YOUR INSTRUCTIONS — Each line below should be restated exactly, with nothing dropped.

'''

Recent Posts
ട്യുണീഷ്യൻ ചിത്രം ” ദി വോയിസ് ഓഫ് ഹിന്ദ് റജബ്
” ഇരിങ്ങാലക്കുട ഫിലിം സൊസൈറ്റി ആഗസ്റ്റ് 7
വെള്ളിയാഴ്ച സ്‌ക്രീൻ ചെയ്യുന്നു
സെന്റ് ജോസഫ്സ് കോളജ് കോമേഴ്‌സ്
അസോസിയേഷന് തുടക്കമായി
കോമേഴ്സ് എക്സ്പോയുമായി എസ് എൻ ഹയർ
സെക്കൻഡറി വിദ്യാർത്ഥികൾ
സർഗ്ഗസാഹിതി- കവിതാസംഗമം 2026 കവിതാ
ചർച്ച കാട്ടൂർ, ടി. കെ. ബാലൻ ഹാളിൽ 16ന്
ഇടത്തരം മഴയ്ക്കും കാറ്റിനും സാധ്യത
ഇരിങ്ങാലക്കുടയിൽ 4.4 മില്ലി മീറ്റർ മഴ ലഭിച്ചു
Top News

'''

TASK SOLUTION —
Recent Posts
ട്യുണീഷ്യൻ ചിത്രം ” ദി വോയിസ് ഓഫ് ഹിന്ദ് റജബ്
” ഇരിങ്ങാലക്കുട ഫിലിം സൊസൈറ്റി ആഗസ്റ്റ് 7
വെള്ളിയാഴ്ച സ്‌ക്രീൻ ചെയ്യുന്നു
സെന്റ് ജോസഫ്സ് കോളജ് കോമേഴ്‌സ്
അസോസിയേഷന് തുടക്കമായി
കോമേഴ്സ് എക്സ്പോയുമായി എസ് എൻ ഹയർ
സെക്കൻഡറി വിദ്യാർത്ഥികൾ
സർഗ്ഗസാഹിതി- കവിതാസംഗമം 2026 കവിതാ
ചർച്ച കാട്ടൂർ, ടി. കെ. ബാലൻ ഹാളിൽ 16ന്
ഇടത്തരം മഴയ്ക്കും കാറ്റിനും സാധ്യത
ഇരിങ്ങാലക്കുടയിൽ 4.4 മില്ലി മീറ്റർ മഴ ലഭിച്ചു
Top News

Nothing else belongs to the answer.